Phases de déploiement
| Phase | Durée | Livrable décisionnel |
|---|---|---|
| Cadrage | 2-3 sem | Audit dépenses non-marchandes, choix de 1-2 catégories pilotes, modélisation du process |
| V1 — Workflow + extraction | 4-6 sem | Plateforme de RFP, ingestion multi-formats, extraction IA validée |
| V2 — Comparaison + leviers | 3-4 sem | Tableau de comparaison automatique, identification des leviers |
| Pilote | 4-6 sem | 2-3 appels d'offres réels en condition réelle, mesure des économies |
| Roll-out | 3-6 mois | Extension progressive à toutes les catégories non-marchandes prioritaires |
Quelles entreprises sont concernées
- Retailers/ETI avec >30 M€ de dépenses non-marchandes/an
- Présence d'une équipe achats non-marchands structurée (>1 ETP)
- Volonté Comex/CFO de structurer cette dépense
- Diversité de catégories justifiant l'industrialisation
- Sponsor finance ou CFO prêt à porter le projet sur 12-24 mois
Moins pertinent pour : PME <30 M€ de CA (volume trop faible), entreprises ayant déjà une plateforme e-procurement complète (Coupa, Ivalua, Determine), structures à très peu de catégories non-marchandes (mono-fournisseur dominant sur la majorité du périmètre).
Pièges à éviter
1. Vouloir tout couvrir dès la V1. Tentation : « on traite toutes les catégories non-marchandes en parallèle ». Mauvaise idée — chaque catégorie a ses spécificités (cahier des charges, fournisseurs marché, leviers de négociation, KPI qualité). La séquence saine : V1 sur 1-2 catégories à fort enjeu et fort potentiel (typiquement logiciels SaaS ou transporteurs), capitalisation des enseignements, V2-V3 enrichissent. Comptez 6-12 mois pour couvrir 4-5 catégories proprement.
2. Sous-estimer le sourcing fournisseur. L'agent automatise la comparaison des propositions reçues — mais c'est l'acheteur qui doit identifier les fournisseurs à solliciter. Sur les catégories où vous n'avez jamais fait de RFP, le sourcing est l'étape la plus chronophage et la plus stratégique. Allouer du temps acheteur à cette phase, ne pas espérer que l'IA fasse tout.
3. Ignorer le change management interne. Une catégorie remise en concurrence après 5 ans de renouvellement tacite implique souvent un changement de fournisseur, ce qui crée des résistances internes (la DSI était habituée à son éditeur, la supply à son transporteur). Le projet doit inclure une conduite du changement : explication des bénéfices, garantie de continuité de service, accompagnement transition. Sans cela, les économies théoriques sont rongées par l'instabilité opérationnelle.
4. Confondre prix le plus bas et meilleur deal.
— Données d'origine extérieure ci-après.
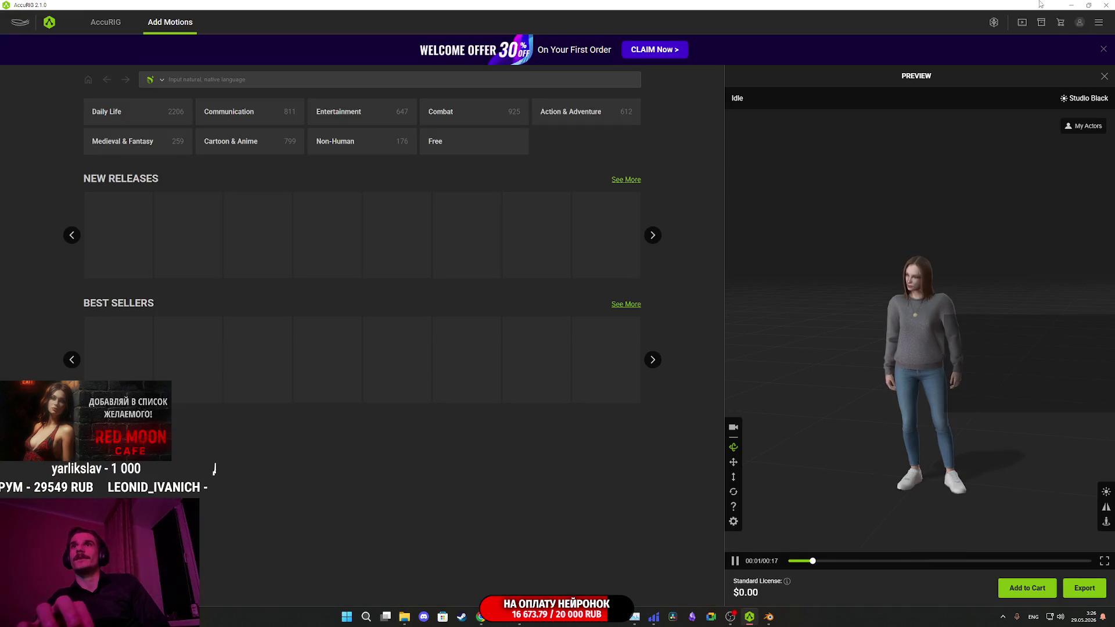
scroll(966, 301, "up", 5)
Un agent IA qui optimise sur le prix unitaire peut recommander un fournisseur moins-disant qui livrera mal, fera du churn prestataire, ou aura des coûts cachés. La grille de comparaison doit intégrer la qualité service, la stabilité fournisseur et les coûts cachés (intégration, change management, risque transition). C'est pour cela que la décision finale reste humaine, pas algorithmique.
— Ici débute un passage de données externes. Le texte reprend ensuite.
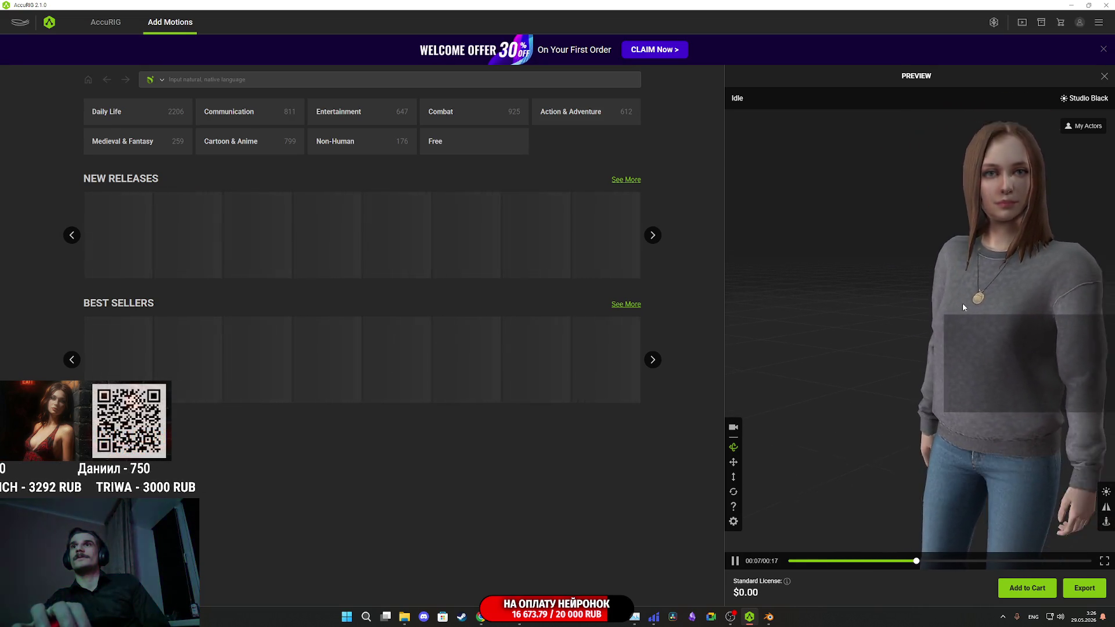
left_click(1107, 5)
left_click(538, 319)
5. Négliger la traçabilité juridique. Les appels d'offres ont une dimension juridique (RGPD, droit de la concurrence pour les acteurs en position dominante, conformité achats publics si applicable). L'outil doit produire une trace exhaustive : fournisseurs sollicités, propositions reçues, critères de choix, justification de la décision. Cette trace protège l'entreprise en cas de litige fournisseur ou de contrôle. Embarquer la direction juridique dès le cadrage.